Use this file to discover all available pages before exploring further.

Models

In Lucid, models can be filtered and routed based on their availability and compatibility with the required compute resources. This ensures efficient and format-aware model deployment.

Model Availability Filtering

Lucid uses a tri-state filter to determine the availability of models:
  • ?available=true: Returns only models that are currently capable of serving inference requests. These models have the necessary compute resources available.
  • ?available=false: Returns models that are currently missing the required compute resources.
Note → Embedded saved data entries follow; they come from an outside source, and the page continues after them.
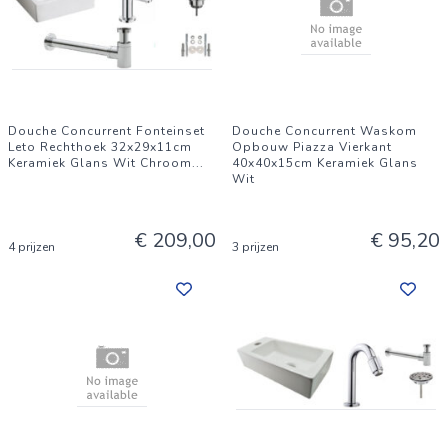
Douche Concurrent Fonteinset
Douche Concurrent Waskom
Leto Rechthoek 32x29x11cm
Opbouw Piazza Vierkant
Keramiek Glans Wit Chroom
...
40x40x15cm Keramiek Glans
Wit
€ 209,00
€ 95,20
4 prijzen
3 prijzen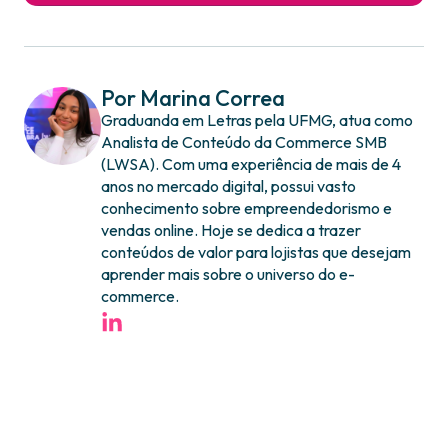
Por Marina Correa
Graduanda em Letras pela UFMG, atua como
Analista de Conteúdo da Commerce SMB
(LWSA). Com uma experiência de mais de 4
anos no mercado digital, possui vasto
conhecimento sobre empreendedorismo e
vendas online. Hoje se dedica a trazer
conteúdos de valor para lojistas que desejam
aprender mais sobre o universo do e-
commerce.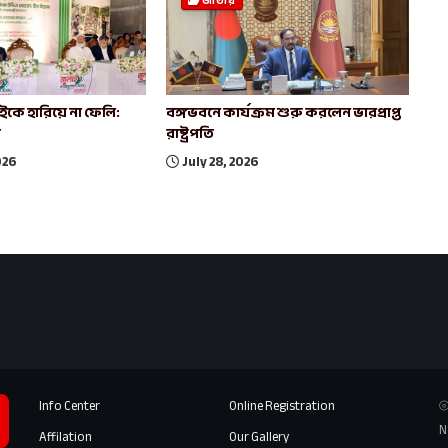
জাতীয়
কে হারিয়ে না ফেলি:
বঙ্গভবনে কার্যক্রম শুরু করলেন ভারপ্রাপ্ত
ি
রাষ্ট্রপতি
026
July 28, 2026
Info Center
Online Registration
⦾
N
Affilation
Our Gallery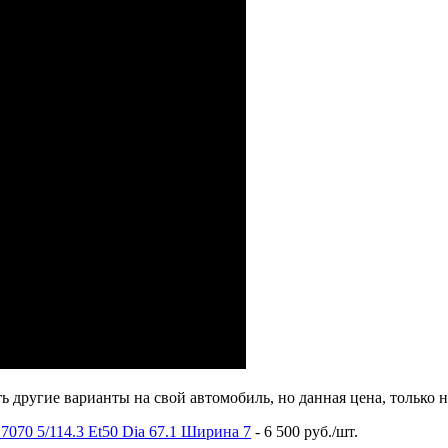
 другие варианты на свой автомобиль, но данная цена, только н
070 5/114.3 Et50 Dia 67.1 Ширина 7
- 6 500 руб./шт.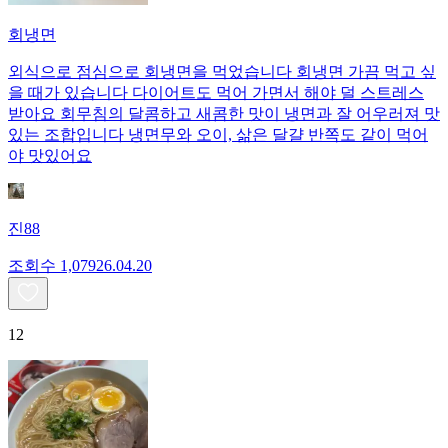
회냉면
외식으로 점심으로 회냉면을 먹었습니다 회냉면 가끔 먹고 싶
을 때가 있습니다 다이어트도 먹어 가면서 해야 덜 스트레스
받아요 회무침의 달콤하고 새콤한 맛이 냉면과 잘 어우러져 맛
있는 조합입니다 냉면무와 오이, 삶은 달걀 반쪽도 같이 먹어
야 맛있어요
진88
조회수
1,079
26.04.20
12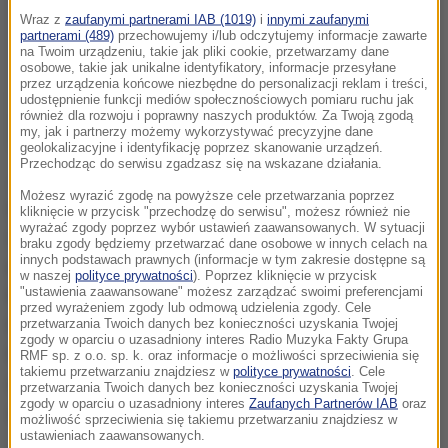
Wraz z
zaufanymi partnerami IAB (1019)
i
innymi zaufanymi
partnerami (489)
przechowujemy i/lub odczytujemy informacje zawarte
na Twoim urządzeniu, takie jak pliki cookie, przetwarzamy dane
osobowe, takie jak unikalne identyfikatory, informacje przesyłane
przez urządzenia końcowe niezbędne do personalizacji reklam i treści,
udostępnienie funkcji mediów społecznościowych pomiaru ruchu jak
również dla rozwoju i poprawny naszych produktów. Za Twoją zgodą
my, jak i partnerzy możemy wykorzystywać precyzyjne dane
geolokalizacyjne i identyfikację poprzez skanowanie urządzeń.
Przechodząc do serwisu zgadzasz się na wskazane działania.
Jak dużo w tym przypadku oznacza za dużo?
Możesz wyrazić zgodę na powyższe cele przetwarzania poprzez
Światowa Organizacja Zdrowia zaleca nie więcej niż
kliknięcie w przycisk "przechodzę do serwisu", możesz również nie
wyrażać zgody poprzez wybór ustawień zaawansowanych. W sytuacji
300 mg kofeiny dziennie, niektóre kraje sugerują
braku zgody będziemy przetwarzać dane osobowe w innych celach na
innych podstawach prawnych (informacje w tym zakresie dostępne są
normę do 200 mg. To oznacza co najwyżej jedną
w naszej
polityce prywatności
). Poprzez kliknięcie w przycisk
"ustawienia zaawansowane" możesz zarządzać swoimi preferencjami
filiżankę kawy dziennie. Być może jednak te normy
przed wyrażeniem zgody lub odmową udzielenia zgody. Cele
trzeba będzie jeszcze zaostrzyć. Tym bardziej, że
przetwarzania Twoich danych bez konieczności uzyskania Twojej
zgody w oparciu o uzasadniony interes Radio Muzyka Fakty Grupa
trzeba brać pod uwagę także inne źródła kofeiny,
RMF sp. z o.o. sp. k. oraz informacje o możliwości sprzeciwienia się
takiemu przetwarzaniu znajdziesz w
polityce prywatności
. Cele
choćby herbatę, napoje gazowane, czy desery
przetwarzania Twoich danych bez konieczności uzyskania Twojej
zgody w oparciu o uzasadniony interes
Zaufanych Partnerów IAB
oraz
zawierające kakao.
możliwość sprzeciwienia się takiemu przetwarzaniu znajdziesz w
ustawieniach zaawansowanych.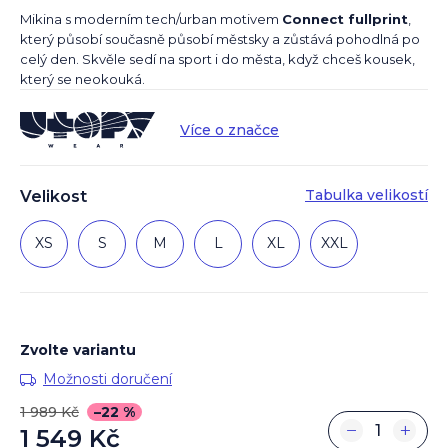
Mikina s moderním tech/urban motivem
Connect fullprint
,
který působí současně působí městsky a zůstává pohodlná po
celý den. Skvěle sedí na sport i do města, když chceš kousek,
který se neokouká.
Více o značce
Tabulka velikostí
Velikost
XS
S
M
L
XL
XXL
Zvolte variantu
Možnosti doručení
1 989 Kč
–22 %
−
+
1 549 Kč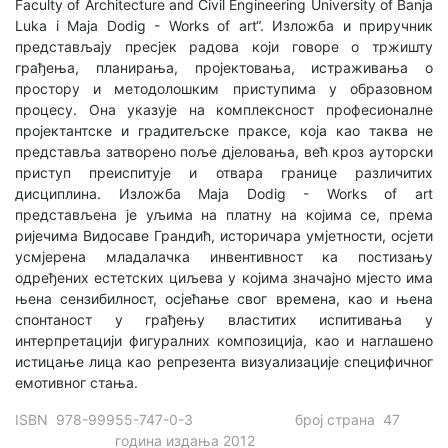
Faculty of Architecture and Civil Engineering University of Banja
Luka i Maja Dodig - Works of art“. Изложба и приручник
представљају пресјек радова који говоре о тржишту
грађења, планирања, пројектовања, истраживања о
простору и методолошким приступима у образовном
процесу. Она указује на комплексност професионалне
пројектантске и градитељске праксе, која као таква не
представља затворено поље дјеловања, већ кроз ауторски
приступ преиспитује и отвара границе различитих
дисциплина. Изложба Maja Dodig - Works of art
представљена је уљима на платну на којима се, према
ријечима Видосаве Грандић, историчара умјетности, осјети
усмјерена младалачка инвентивност ка постизању
одређених естетских циљева у којима значајно мјесто има
њена сензибилност, осјећање свог времена, као и њена
спонтаност у грађењу властитих испитивања у
интерпретацији фигуралних композиција, као и наглашено
истицање лица као репрезента визуализације специфичног
емотивног стања.
ISBN 978-99955-747-0-3 број страна 47
година издања 2012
This is particularly useful for debugging purposes.
  • Omitted: Returns all models, regardless of their availability status.

Availability Check per Model

The availability of a model is determined by its format and the compute resources required:
  • format=api: Models in this format are always available. They are routed through TrustGate and do not require additional compute resources.
  • format=safetensors or gguf: These formats require at least one healthy compute node. The node must meet the following criteria:
    1. Compatible Runtime: The node must have a runtime that is compatible with the model (runtimeCompatible()).
    2. Sufficient Hardware: The node must have adequate hardware resources, such as VRAM and context length, to support the model (hardwareCompatible()).
    3. Recent Heartbeat: The node must have sent a heartbeat signal within the last 30 seconds to be considered healthy (ComputeRegistry.isHealthy()).

Compute Matching

The function hasAvailableCompute() is used to determine if a model has the necessary compute resources available. This function is implemented in the matchingEngine.ts file and is designed to short-circuit as soon as a suitable compute resource is found, ensuring efficient matching and routing of models.